■ Instructions for the task: Return each entry below exactly. Skip the images.

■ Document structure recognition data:

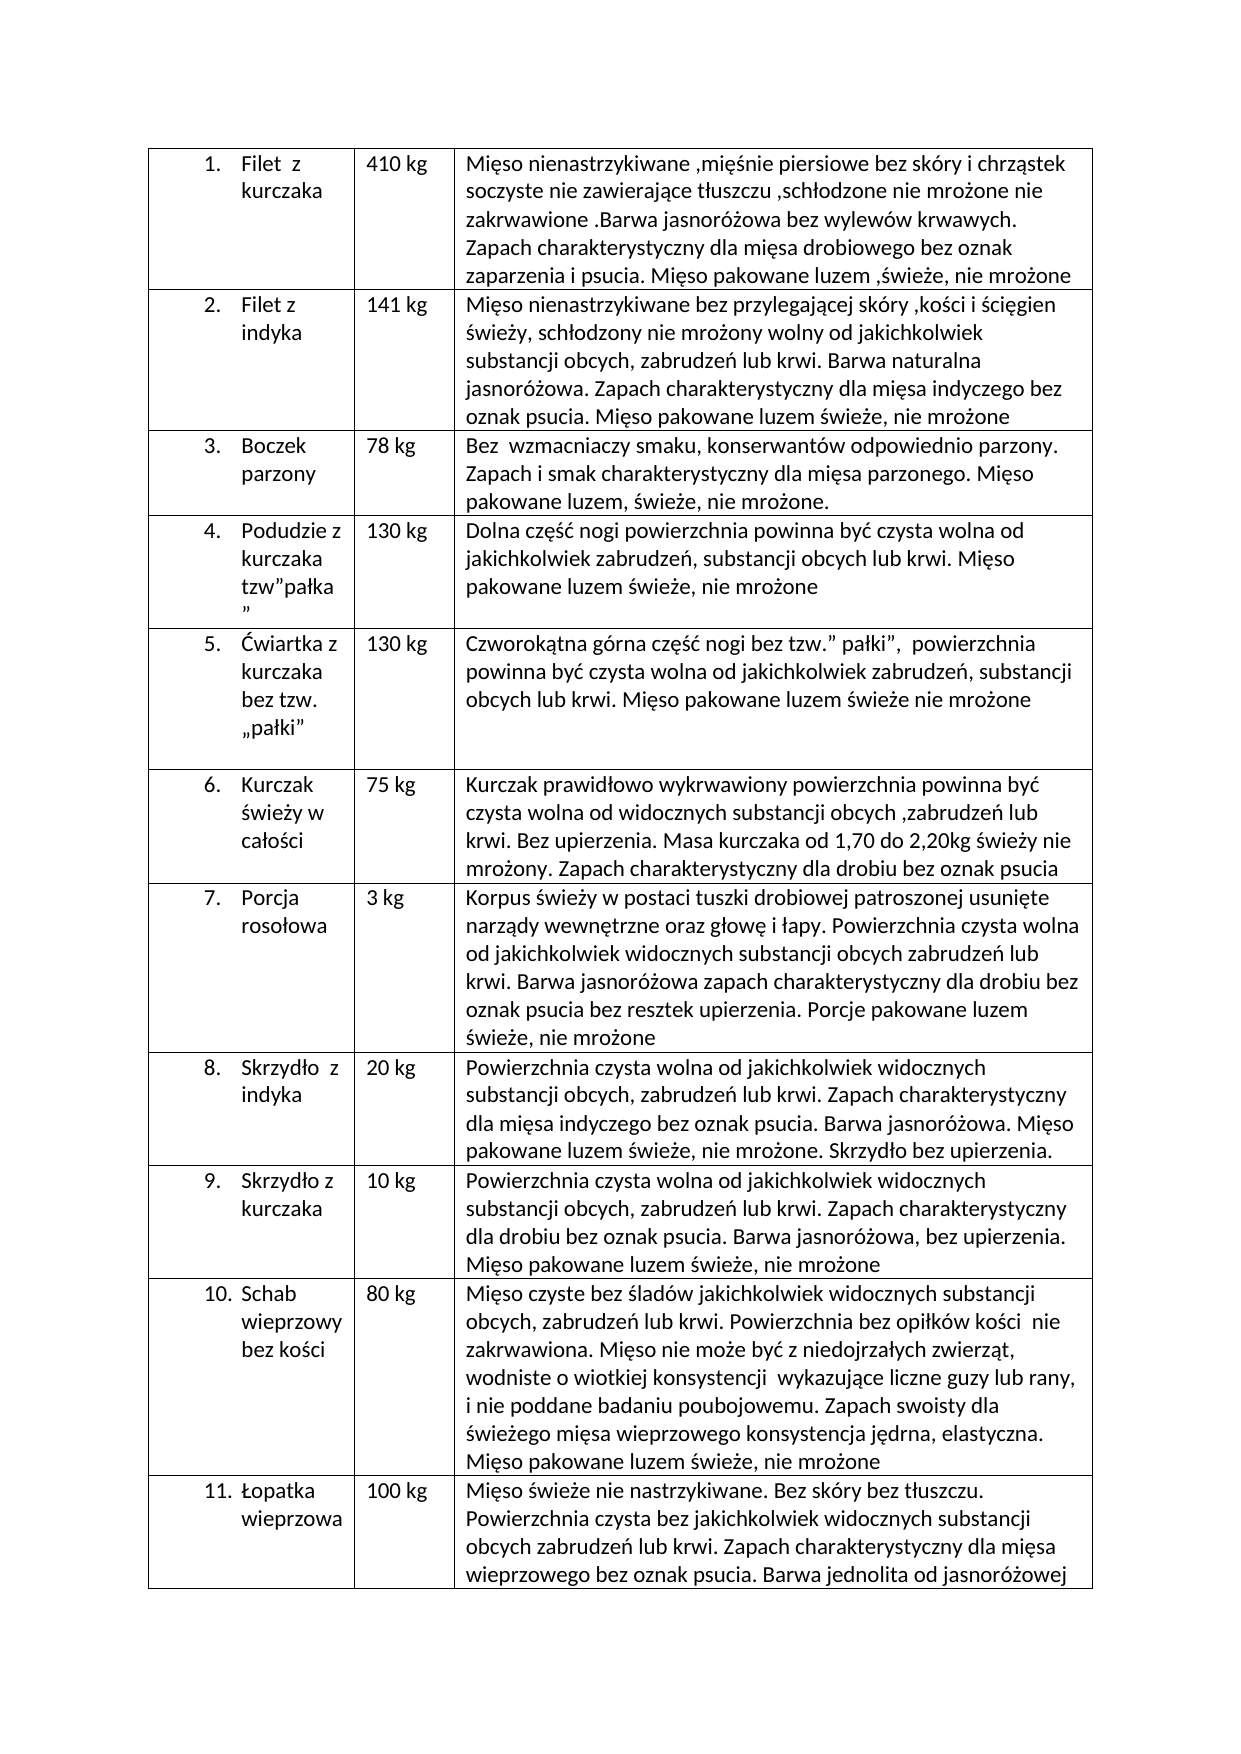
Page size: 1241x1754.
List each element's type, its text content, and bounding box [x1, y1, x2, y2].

table_cell Łopatka wieprzowa [149, 1476, 354, 1588]
table_cell Mięso nienastrzykiwane bez przylegającej skóry ,kości i ścięgien świeży, schłodzony nie mrożony wolny od jakichkolwiek substancji obcych, zabrudzeń lub krwi. Barwa naturalna jasnoróżowa. Zapach charakterystyczny dla mięsa indyczego bez oznak psucia. Mięso pakowane luzem świeże, nie mrożone [455, 290, 1092, 430]
table_cell Skrzydło z kurczaka [149, 1166, 354, 1278]
table_cell 3 kg [355, 884, 454, 1052]
table_cell 100 kg [355, 1476, 454, 1588]
table_cell Czworokątna górna część nogi bez tzw.” pałki”, powierzchnia powinna być czysta wolna od jakichkolwiek zabrudzeń, substancji obcych lub krwi. Mięso pakowane luzem świeże nie mrożone [455, 629, 1092, 769]
table_header 410 kg [355, 149, 454, 289]
table_cell Podudzie z kurczaka tzw”pałka” [149, 516, 354, 628]
table_cell Kurczak prawidłowo wykrwawiony powierzchnia powinna być czysta wolna od widocznych substancji obcych ,zabrudzeń lub krwi. Bez upierzenia. Masa kurczaka od 1,70 do 2,20kg świeży nie mrożony. Zapach charakterystyczny dla drobiu bez oznak psucia [455, 770, 1092, 882]
table_cell 130 kg [355, 516, 454, 628]
table_cell Mięso czyste bez śladów jakichkolwiek widocznych substancji obcych, zabrudzeń lub krwi. Powierzchnia bez opiłków kości nie zakrwawiona. Mięso nie może być z niedojrzałych zwierząt, wodniste o wiotkiej konsystencji wykazujące liczne guzy lub rany, i nie poddane badaniu poubojowemu. Zapach swoisty dla świeżego mięsa wieprzowego konsystencja jędrna, elastyczna. Mięso pakowane luzem świeże, nie mrożone [455, 1279, 1092, 1475]
table_cell Skrzydło z indyka [149, 1053, 354, 1165]
table_cell Filet z indyka [149, 290, 354, 430]
table_cell 20 kg [355, 1053, 454, 1165]
table_header Filet z kurczaka [149, 149, 354, 289]
table_cell Powierzchnia czysta wolna od jakichkolwiek widocznych substancji obcych, zabrudzeń lub krwi. Zapach charakterystyczny dla drobiu bez oznak psucia. Barwa jasnoróżowa, bez upierzenia. Mięso pakowane luzem świeże, nie mrożone [455, 1166, 1092, 1278]
table_cell Powierzchnia czysta wolna od jakichkolwiek widocznych substancji obcych, zabrudzeń lub krwi. Zapach charakterystyczny dla mięsa indyczego bez oznak psucia. Barwa jasnoróżowa. Mięso pakowane luzem świeże, nie mrożone. Skrzydło bez upierzenia. [455, 1053, 1092, 1165]
table_cell Schab wieprzowy bez kości [149, 1279, 354, 1475]
table_cell 75 kg [355, 770, 454, 882]
table_header Mięso nienastrzykiwane ,mięśnie piersiowe bez skóry i chrząstek soczyste nie zawierające tłuszczu ,schłodzone nie mrożone nie zakrwawione .Barwa jasnoróżowa bez wylewów krwawych. Zapach charakterystyczny dla mięsa drobiowego bez oznak zaparzenia i psucia. Mięso pakowane luzem ,świeże, nie mrożone [455, 149, 1092, 289]
table_cell 10 kg [355, 1166, 454, 1278]
table_cell Porcja rosołowa [149, 884, 354, 1052]
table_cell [455, 1476, 1092, 1588]
table_cell Bez wzmacniaczy smaku, konserwantów odpowiednio parzony. Zapach i smak charakterystyczny dla mięsa parzonego. Mięso pakowane luzem, świeże, nie mrożone. [455, 431, 1092, 515]
table_cell Dolna część nogi powierzchnia powinna być czysta wolna od jakichkolwiek zabrudzeń, substancji obcych lub krwi. Mięso pakowane luzem świeże, nie mrożone [455, 516, 1092, 628]
table_cell Boczek parzony [149, 431, 354, 515]
table_cell 78 kg [355, 431, 454, 515]
table_cell 141 kg [355, 290, 454, 430]
table_cell Kurczak świeży w całości [149, 770, 354, 882]
table_cell Ćwiartka z kurczaka bez tzw. „pałki” [149, 629, 354, 769]
table_cell Korpus świeży w postaci tuszki drobiowej patroszonej usunięte narządy wewnętrzne oraz głowę i łapy. Powierzchnia czysta wolna od jakichkolwiek widocznych substancji obcych zabrudzeń lub krwi. Barwa jasnoróżowa zapach charakterystyczny dla drobiu bez oznak psucia bez resztek upierzenia. Porcje pakowane luzem świeże, nie mrożone [455, 884, 1092, 1052]
table_cell 80 kg [355, 1279, 454, 1475]
table_cell 130 kg [355, 629, 454, 769]
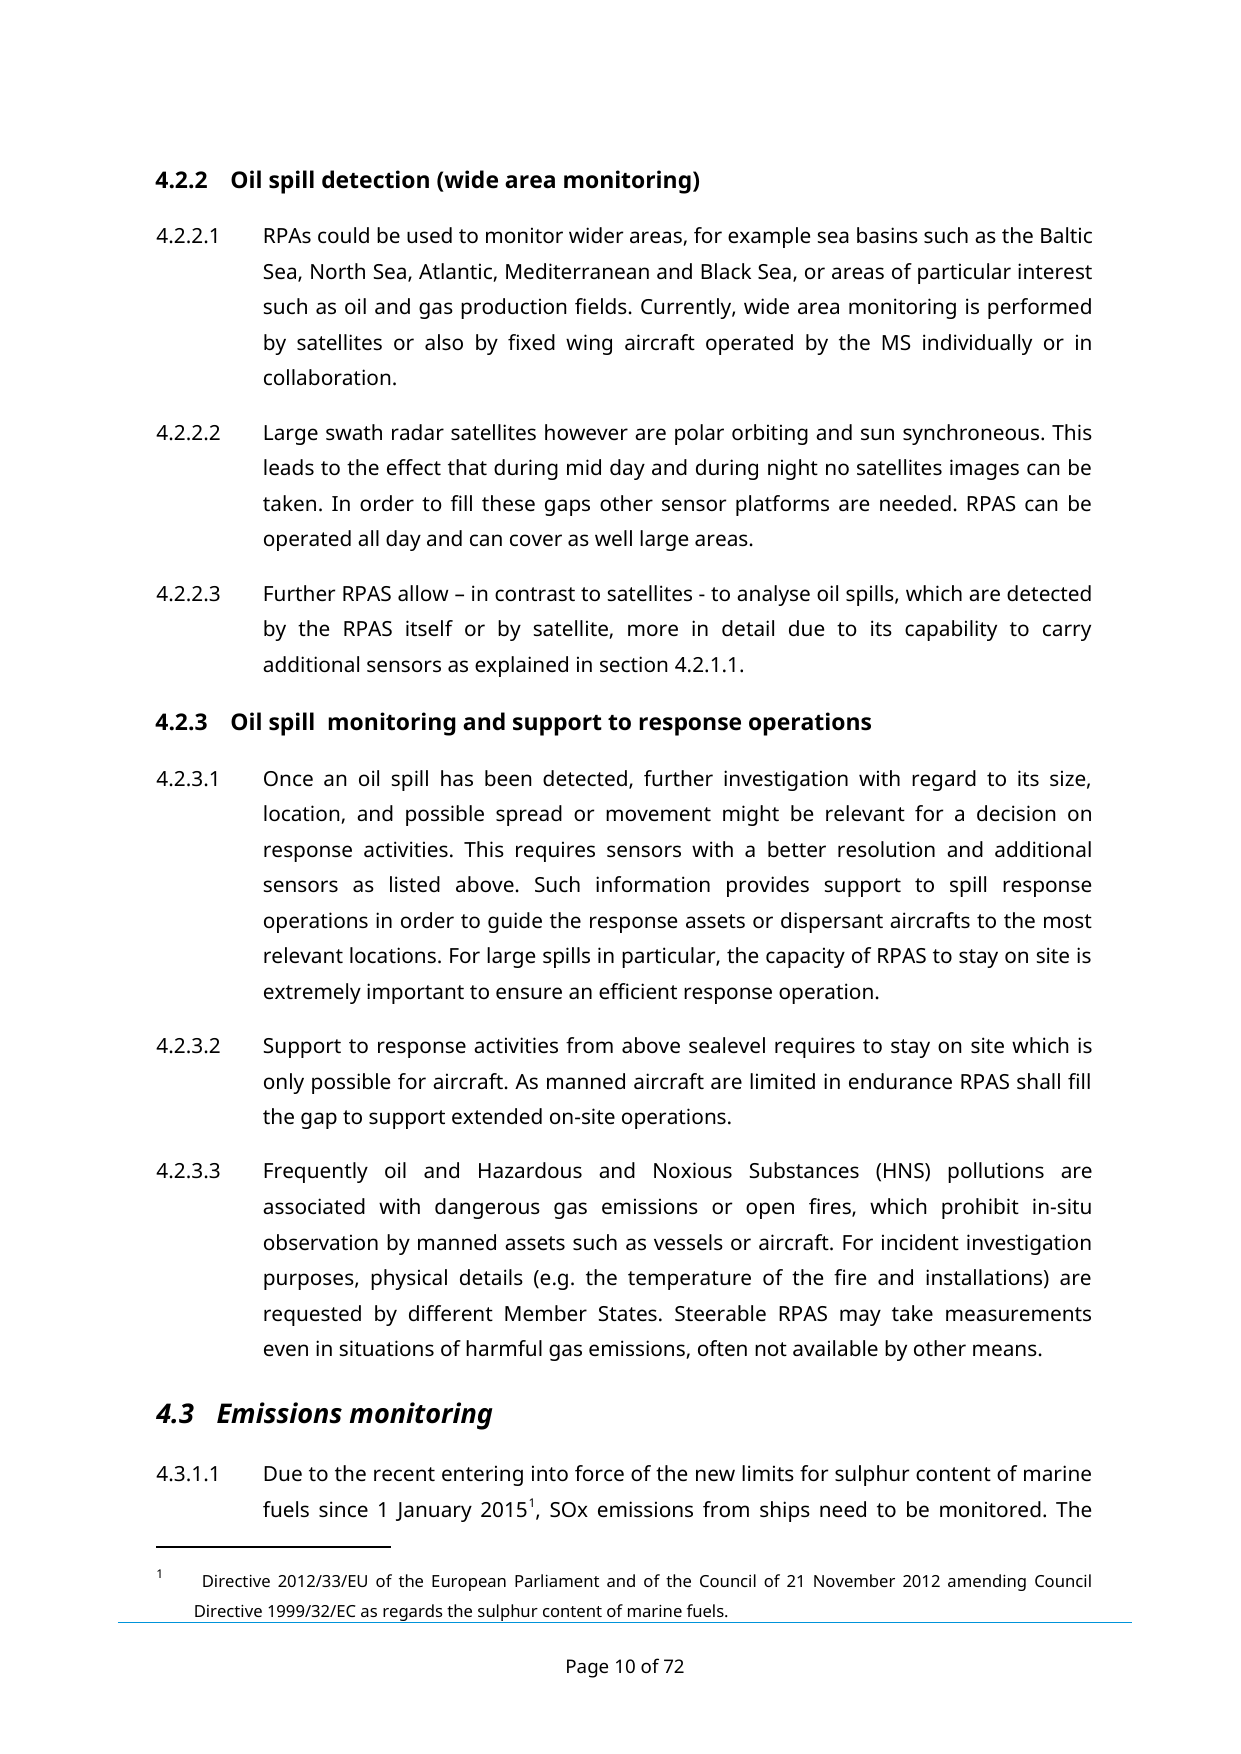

■ Your solution:
Page size: 1241x1754.
List each element's type, its text content, and bounding box [x1, y1, x2, y2].

table_cell Łopatka wieprzowa [149, 1476, 354, 1588]
table_cell Mięso nienastrzykiwane bez przylegającej skóry ,kości i ścięgien świeży, schłodzony nie mrożony wolny od jakichkolwiek substancji obcych, zabrudzeń lub krwi. Barwa naturalna jasnoróżowa. Zapach charakterystyczny dla mięsa indyczego bez oznak psucia. Mięso pakowane luzem świeże, nie mrożone [455, 290, 1092, 430]
table_cell Skrzydło z kurczaka [149, 1166, 354, 1278]
table_cell 3 kg [355, 884, 454, 1052]
table_cell 100 kg [355, 1476, 454, 1588]
table_cell Czworokątna górna część nogi bez tzw.” pałki”, powierzchnia powinna być czysta wolna od jakichkolwiek zabrudzeń, substancji obcych lub krwi. Mięso pakowane luzem świeże nie mrożone [455, 629, 1092, 769]
table_header 410 kg [355, 149, 454, 289]
table_cell Podudzie z kurczaka tzw”pałka” [149, 516, 354, 628]
table_cell Kurczak prawidłowo wykrwawiony powierzchnia powinna być czysta wolna od widocznych substancji obcych ,zabrudzeń lub krwi. Bez upierzenia. Masa kurczaka od 1,70 do 2,20kg świeży nie mrożony. Zapach charakterystyczny dla drobiu bez oznak psucia [455, 770, 1092, 882]
table_cell 130 kg [355, 516, 454, 628]
table_cell Mięso czyste bez śladów jakichkolwiek widocznych substancji obcych, zabrudzeń lub krwi. Powierzchnia bez opiłków kości nie zakrwawiona. Mięso nie może być z niedojrzałych zwierząt, wodniste o wiotkiej konsystencji wykazujące liczne guzy lub rany, i nie poddane badaniu poubojowemu. Zapach swoisty dla świeżego mięsa wieprzowego konsystencja jędrna, elastyczna. Mięso pakowane luzem świeże, nie mrożone [455, 1279, 1092, 1475]
table_cell Skrzydło z indyka [149, 1053, 354, 1165]
table_cell Filet z indyka [149, 290, 354, 430]
table_cell 20 kg [355, 1053, 454, 1165]
table_header Filet z kurczaka [149, 149, 354, 289]
table_cell Powierzchnia czysta wolna od jakichkolwiek widocznych substancji obcych, zabrudzeń lub krwi. Zapach charakterystyczny dla drobiu bez oznak psucia. Barwa jasnoróżowa, bez upierzenia. Mięso pakowane luzem świeże, nie mrożone [455, 1166, 1092, 1278]
table_cell Powierzchnia czysta wolna od jakichkolwiek widocznych substancji obcych, zabrudzeń lub krwi. Zapach charakterystyczny dla mięsa indyczego bez oznak psucia. Barwa jasnoróżowa. Mięso pakowane luzem świeże, nie mrożone. Skrzydło bez upierzenia. [455, 1053, 1092, 1165]
table_cell Schab wieprzowy bez kości [149, 1279, 354, 1475]
table_cell 75 kg [355, 770, 454, 882]
table_header Mięso nienastrzykiwane ,mięśnie piersiowe bez skóry i chrząstek soczyste nie zawierające tłuszczu ,schłodzone nie mrożone nie zakrwawione .Barwa jasnoróżowa bez wylewów krwawych. Zapach charakterystyczny dla mięsa drobiowego bez oznak zaparzenia i psucia. Mięso pakowane luzem ,świeże, nie mrożone [455, 149, 1092, 289]
table_cell 10 kg [355, 1166, 454, 1278]
table_cell Porcja rosołowa [149, 884, 354, 1052]
table_cell [455, 1476, 1092, 1588]
table_cell Bez wzmacniaczy smaku, konserwantów odpowiednio parzony. Zapach i smak charakterystyczny dla mięsa parzonego. Mięso pakowane luzem, świeże, nie mrożone. [455, 431, 1092, 515]
table_cell Dolna część nogi powierzchnia powinna być czysta wolna od jakichkolwiek zabrudzeń, substancji obcych lub krwi. Mięso pakowane luzem świeże, nie mrożone [455, 516, 1092, 628]
table_cell Boczek parzony [149, 431, 354, 515]
table_cell 78 kg [355, 431, 454, 515]
table_cell 141 kg [355, 290, 454, 430]
table_cell Kurczak świeży w całości [149, 770, 354, 882]
table_cell Ćwiartka z kurczaka bez tzw. „pałki” [149, 629, 354, 769]
table_cell Korpus świeży w postaci tuszki drobiowej patroszonej usunięte narządy wewnętrzne oraz głowę i łapy. Powierzchnia czysta wolna od jakichkolwiek widocznych substancji obcych zabrudzeń lub krwi. Barwa jasnoróżowa zapach charakterystyczny dla drobiu bez oznak psucia bez resztek upierzenia. Porcje pakowane luzem świeże, nie mrożone [455, 884, 1092, 1052]
table_cell 80 kg [355, 1279, 454, 1475]
table_cell 130 kg [355, 629, 454, 769]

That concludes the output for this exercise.